I attended IBM’s big coming out party for OpenPOWER and its new Power strategic effort and one of the more interesting concepts was that the company positioned this as the third generation of data center scale out. I actually think it is the fourth generation (I’ll cover that), but it is fascinating to see where the power, no pun intended, resides in each generation.
The Four Generations of Data Center Scale Out
First Generation
The first generation has to be the mainframe. The mainframe was owned by the solutions provider, IBM, and the solution was defined by IBM, but owned by MIS, an earlier acronym for IT. What I think is fascinating is that hardware and software were combined into a solution that pretty much aggregated most of what had been done with calculators and filing systems into one big box. The hardware vendor, and IBM was the most powerful at the time, owned the solution, with MIS kind of like the local priesthood. I say priesthood because the running joke was that to get something done you needed to sacrifice chickens or bring in a bunch of virgins. Netting this out: Scale was good, agility not so much.
Second Generation
This started out being called client/server, implying that there was something intimate between the clients and servers. In reality, not so much. Sun Microsystems was the power player here, but in hindsight, this was a suicidal strategy for the company. The power ended up residing in Intel and Microsoft, and they put Sun down painfully. In addition, at first, the solutions largely didn’t work, though it is interesting to note that telephony almost got integrated by AT&T and IBM. But that integration effort failed. As the power shifted from servers to clients, server-based processor platforms (SPARC, Alpha, Power) gave way to X86 and even Itanium (Intel’s big data solution) gave way to the economies of scale created by the desktop technology. However, this seemed to drive control even farther from users over time.
Third Generation
This was the creation of the mega web services companies. The first to scale was Google, followed by Facebook. This put the service providers in control and they defined their own systems, largely based on open source software and their desire to build their own systems. Microsoft lost out but Intel held, albeit with less control over the outcome. Components were standard but the systems were built by the firms that were using them to provide services. The result still leveraged desktop technology heavily and wasn’t yet optimized, but there were strong advancements in ease of implementation and agility, while security and privacy seemed to suffer. This is the generation we are in. Amazon Web Services and Microsoft’s Azure efforts are tending to dominate, potentially displacing Google, which still can be a kingmaker.
Fourth Generation
The fourth generation puts more power in the hands of the service provider and potentially reduces Intel’s hold on the market. It doesn’t necessarily affect Microsoft (it depends on how Microsoft plays this) and it could dramatically scale those providing web services up while addressing security and privacy concerns, depending on how this generation evolves. This takes the open concept and drives it into the processor. This is what IBM is attempting with the OpenPOWER announcement, so that the result revolves around Power rather than ARM. Power is already capable of providing large-scale data center performance, while ARM will have to be stretched to take this kind of load. Stretching the same architecture from smartphones to large servers, as Intel has discovered, is far from an easy, inexpensive or short path. Google is driving the effort. If it is successful, this would potentially put Google in a far better position against AWS and Microsoft than it currently is. Basically, users retain a high level of control but the service provider can better optimize on cost and capability, allowing it to differentiate more strongly.

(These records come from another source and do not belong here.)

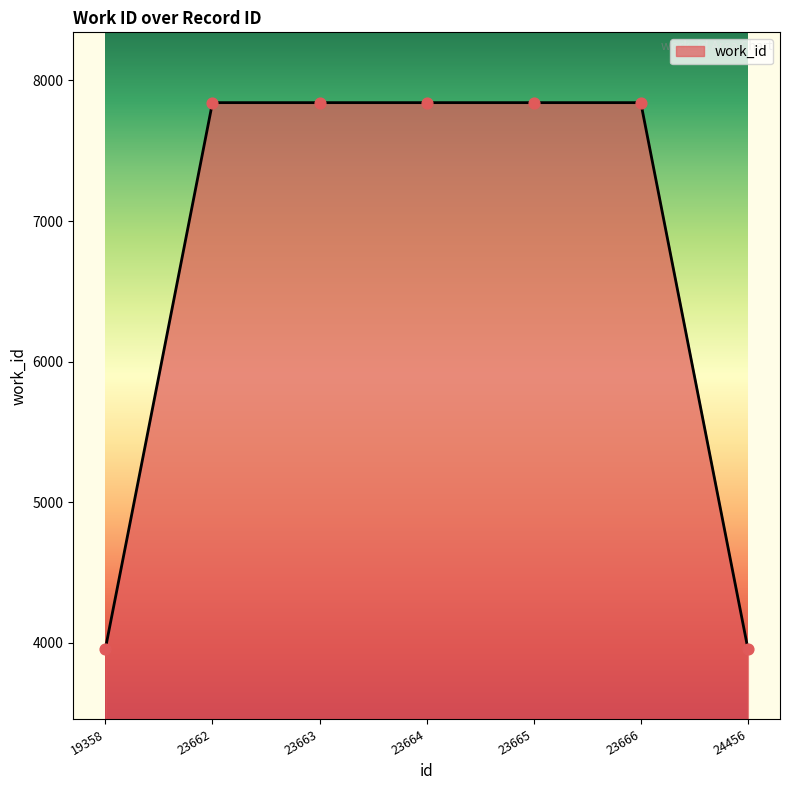

Between 23664 and 19358, which is larger?

23664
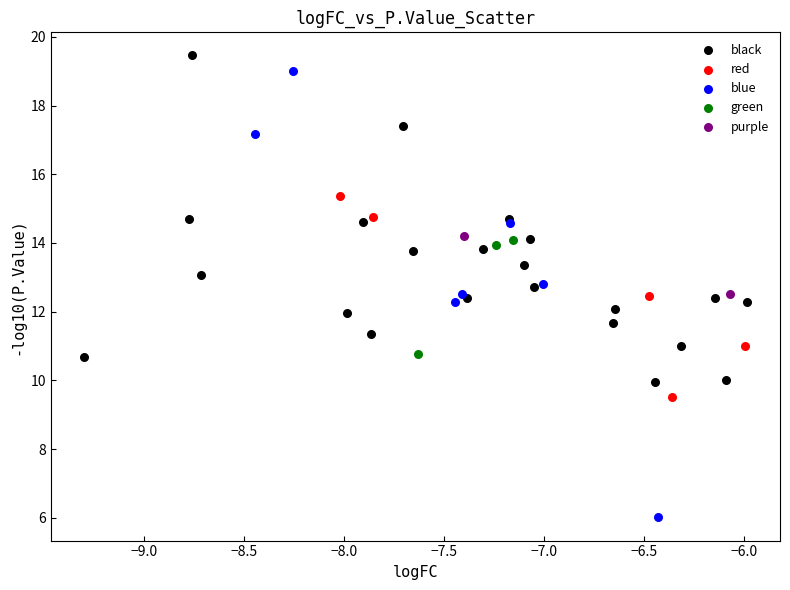

What are all the series names shown in the legend?

black, red, blue, green, purple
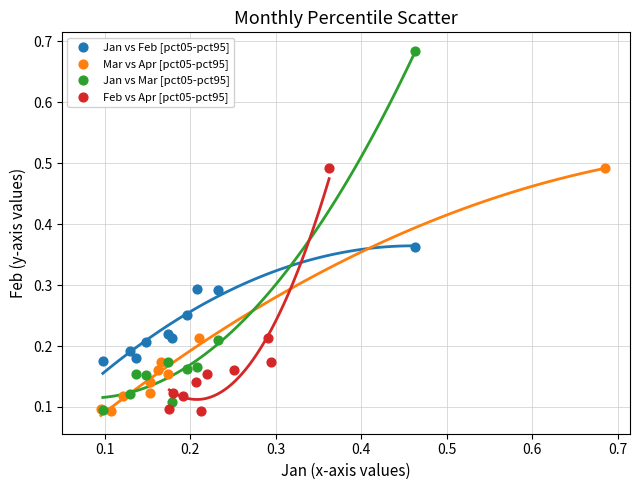

Which series contains the highest Y value?

Jan vs Mar [pct05-pct95]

Wrapping Up: Fifth Generation Data Center Scale Out
As I finished the last paragraph, this got me thinking of the fifth generation, where I think the system itself gets the power. The next big step is likely some form of artificial intelligence, where part of the system’s capability is defining what it needs to change in order to better meet user needs dynamically and operate more efficiently. In the fifth generation, the system gains the power, no pun intended. That reminds me that I should likely watch the Terminator movies again. In any case, what I think is fascinating is that power shifted from IBM to Intel and Microsoft, to Google and Amazon, and may end up in none of the above. But in all cases, the result should eventually be lower cost, more agility, and improved reliability so the power gets ever closer to the user. Assuming we don’t become obsolete, the trend is a good one.